According to the American Association of Community Colleges, 45% of all U.S. undergraduates are community college students. When you take into account two specific minority groups, the results are astounding. 52% of African American undergraduates and 57% Hispanic undergraduates are enrolled at a community college. On average, attending a community college is about $6000 cheaper than attending a four-year state university. Community colleges have a huge impact on undergraduate education in the U.S.
So, could community colleges make a difference when it comes to recruiting, retaining, graduating, and sending science students to universities? Is there even a need? Why should we be concerned about sending students into STEM (Science, Technology, Engineering, and Mathematics) fields? First of all, some of the fastest-growing jobs are STEM-related, and we’re not doing a good job of keeping up. For example, let’s say a textile plant lays hundreds of workers off because of an economic recession. Then, several years later the same plant starts hiring again, but the jobs look a little different. Instead of relying on people to actually do the work, the plant now relies on people to operate electronics to do the work. The previous workers simply aren’t qualified. The three fastest growing occupations in the country are 1) biomedical engineers; 2) network systems and data communications analysts; and 3) home health aides. Medical scientists come in at #6 and biochemists at #9. All of these are in the STEM fields. Community colleges train students to help fill these jobs.

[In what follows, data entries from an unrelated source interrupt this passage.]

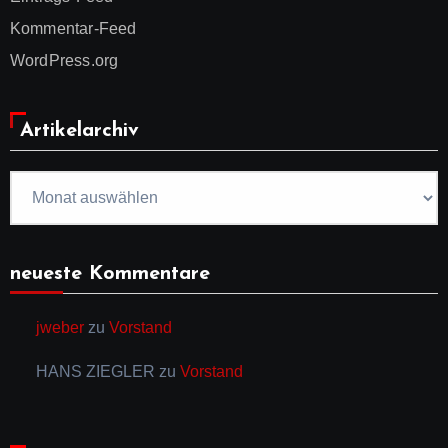
Kommentar-Feed
WordPress.org
Artikelarchiv
Artikelarchiv
neueste Kommentare
jweber
zu
Vorstand
HANS ZIEGLER
zu
Vorstand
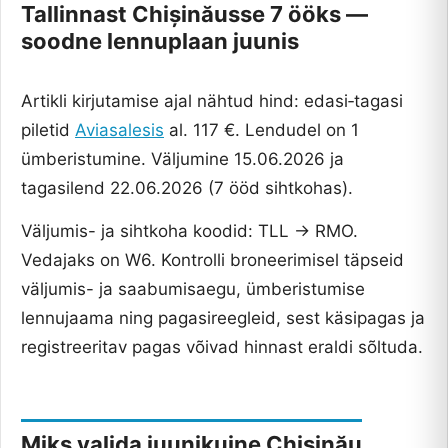
Tallinnast Chișinăusse 7 ööks —
soodne lennuplaan juunis
Artikli kirjutamise ajal nähtud hind: edasi‑tagasi
piletid
Aviasalesis
al. 117 €. Lendudel on 1
ümberistumine. Väljumine 15.06.2026 ja
tagasilend 22.06.2026 (7 ööd sihtkohas).
Väljumis- ja sihtkoha koodid: TLL → RMO.
Vedajaks on W6. Kontrolli broneerimisel täpseid
väljumis- ja saabumisaegu, ümberistumise
lennujaama ning pagasireegleid, sest käsipagas ja
registreeritav pagas võivad hinnast eraldi sõltuda.
Miks valida juunikuine Chișinău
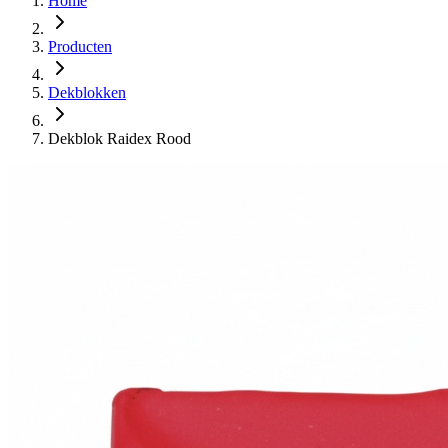
Home
Producten
Dekblokken
Dekblok Raidex Rood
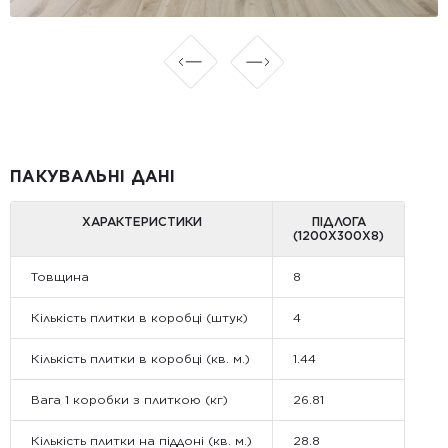
ПАКУВАЛЬНІ ДАНІ
ХАРАКТЕРИСТИКИ
ПІДЛОГА
(1200Х300Х8)
Товщина
8
Кількість плитки в коробці (штук)
4
Кількість плитки в коробці (кв. м.)
1.44
Вага 1 коробки з плиткою (кг)
26.81
Кількість плитки на піддоні (кв. м.)
28.8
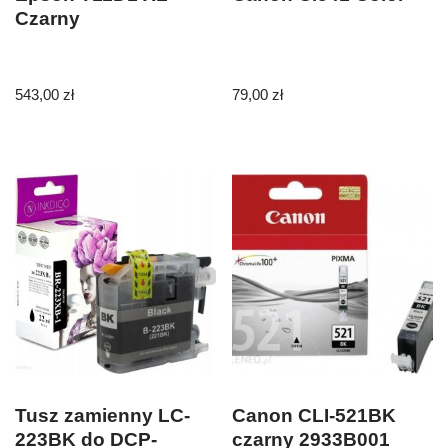
Czarny
543,00
zł
79,00
zł
Tusz zamienny LC-
Canon CLI-521BK
223BK do DCP-
czarny 2933B001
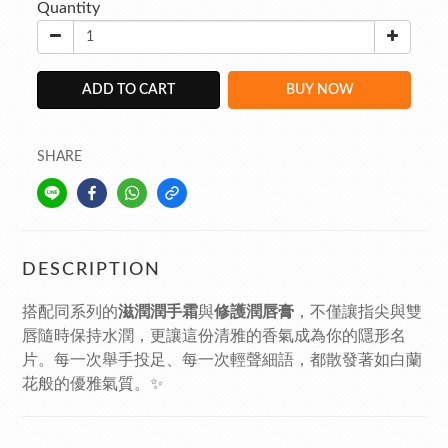
Quantity
ADD TO CART
BUY NOW
SHARE
DESCRIPTION
搭配同系列的
滋潤潤手霜
與
修護潤唇膏
，不僅讓指尖與雙
唇隨時保持水潤，更讓這份清雅的香氣成為你的隱形名
片。每一次舉手投足、每一次輕聲細語，都散發著如白蘭
花般的優雅氣質。✨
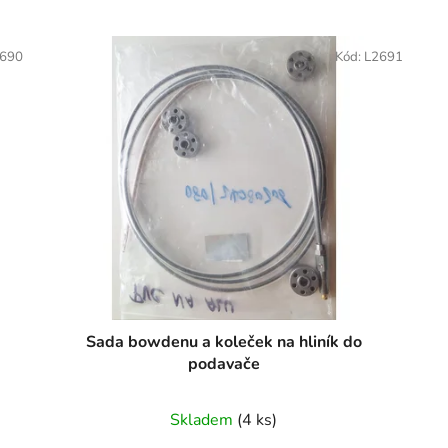
690
Kód:
L2691
Sada bowdenu a koleček na hliník do
podavače
Skladem
(4 ks)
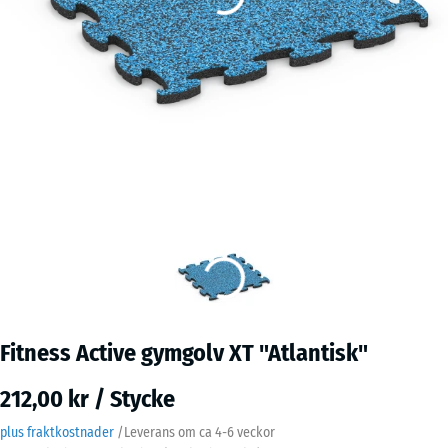
Fitness Active gymgolv XT "Atlantisk"
212,00 kr / Stycke
plus fraktkostnader
/
Leverans om ca
4-6 veckor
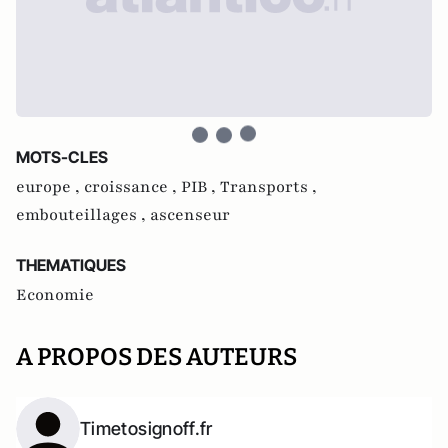
MOTS-CLES
europe ,
croissance ,
PIB ,
Transports ,
embouteillages ,
ascenseur
THEMATIQUES
Economie
A PROPOS DES AUTEURS
Timetosignoff.fr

Secondly, we are in the midst of what some experts call the sixth mass extinction. Dozens of species are going extinct every day. Freeman Tilden borrowed the following statement from a United States NPS manual: “Through interpretation, understanding; through understanding, appreciation; through appreciation, protection.” If students don’t go into science fields, then who will we have working on conservation issues?

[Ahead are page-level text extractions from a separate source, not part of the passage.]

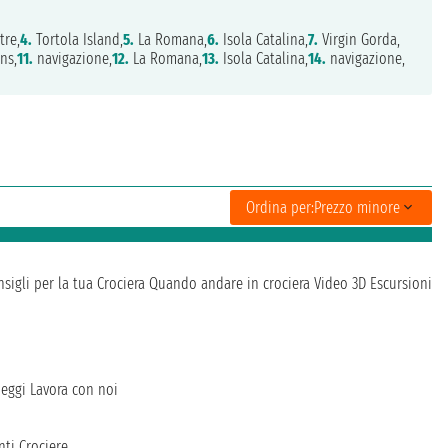
tre,
4.
Tortola Island,
5.
La Romana,
6.
Isola Catalina,
7.
Virgin Gorda,
ns,
11.
navigazione,
12.
La Romana,
13.
Isola Catalina,
14.
navigazione,
Ordina per:
Prezzo minore
sigli per la tua Crociera
Quando andare in crociera
Video 3D
Escursioni
heggi
Lavora con noi
ti Crociere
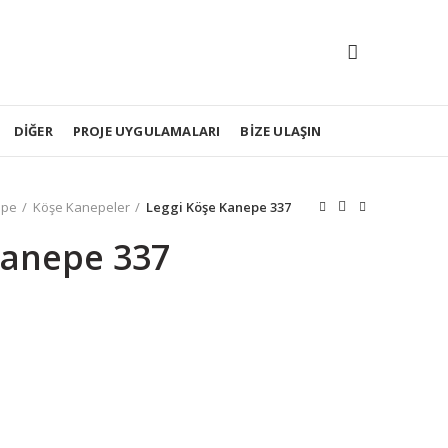
DIĞER
PROJE UYGULAMALARI
BIZE ULAŞIN
epe
Köşe Kanepeler
Leggi Köşe Kanepe 337
Kanepe 337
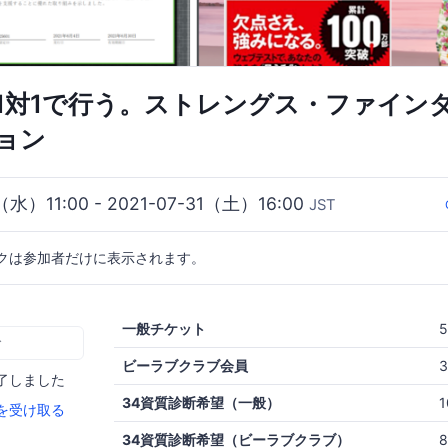
1対1で行う。ストレングス・ファイン
ョン
6（水）11:00 - 2021-07-31（土）16:00
JST
クは参加者だけに表示されます。
一般チケット
む
ビーラブクラブ会員
了しました
34資質診断希望（一般）
を受け取る
34資質診断希望（ビーラブクラブ）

I believe one of the best ways for community colleges to recruit more STEM students is to create undergraduate research programs. With barriers such as lack of funding and high teaching loads, designing a program can be challenging. However, a research program could simply mean creating separate courses that focus solely on research projects, starting summer field seasons, or just incorporating projects into already existing classes. We have chosen to implement all of these strategies.

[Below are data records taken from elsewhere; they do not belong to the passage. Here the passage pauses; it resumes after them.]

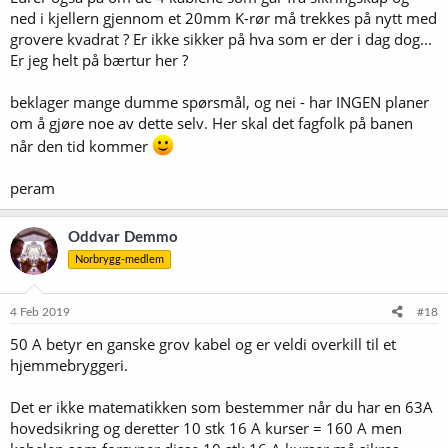
ned i kjellern gjennom et 20mm K-rør må trekkes på nytt med
grovere kvadrat ? Er ikke sikker på hva som er der i dag dog...
Er jeg helt på bærtur her ?
beklager mange dumme spørsmål, og nei - har INGEN planer
om å gjøre noe av dette selv. Her skal det fagfolk på banen
når den tid kommer
peram
Oddvar Demmo
Norbrygg-medlem
4 Feb 2019
#18
50 A betyr en ganske grov kabel og er veldi overkill til et
hjemmebryggeri.
Det er ikke matematikken som bestemmer når du har en 63A
hovedsikring og deretter 10 stk 16 A kurser = 160 A men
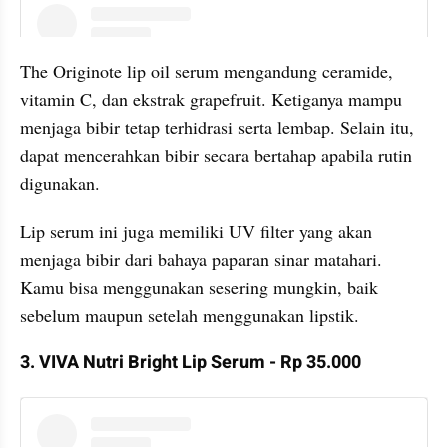
instagram embed
The Originote lip oil serum mengandung ceramide, 
vitamin C, dan ekstrak grapefruit. Ketiganya mampu 
menjaga bibir tetap terhidrasi serta lembap. Selain itu, 
dapat mencerahkan bibir secara bertahap apabila rutin 
digunakan.
Lip serum ini juga memiliki UV filter yang akan 
menjaga bibir dari bahaya paparan sinar matahari. 
Kamu bisa menggunakan sesering mungkin, baik 
sebelum maupun setelah menggunakan lipstik.
3. VIVA Nutri Bright Lip Serum - Rp 35.000
instagram embed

As a science department, our purpose is to teach and allow our students to actually do science. At the community college level, we do a really good job of training other students for the workforce. Why not apply this method to science students, especially those in the college transfer programs. Let’s give them the tools to be scientists.
There are three simple objectives that help us stay within our purpose as we construct assignments/projects. First of all, we want our students to understand and utilize scientific principles. These include, but are not limited to, the following: formulating questions developing hypotheses, making reasonable predictions, and conducting appropriate tests. Secondly, we believe our students should conduct sufficient and appropriate scientific research and adequately document that research. If our purpose is to teach students how to do science, we need to teach students how to research well. Finally, we need to teach students how to communicate science. To engage and win the public, you have to effectively communicate.
If we, as a nation, are going to be successful at placing students into STEM-related fields and training the next generation of scientists, community colleges (and high schools, for that matter) will have to play a huge role. If you find lots of barriers in the way, start small. Who knows what kind of impact being involved in one original research project will have on one student.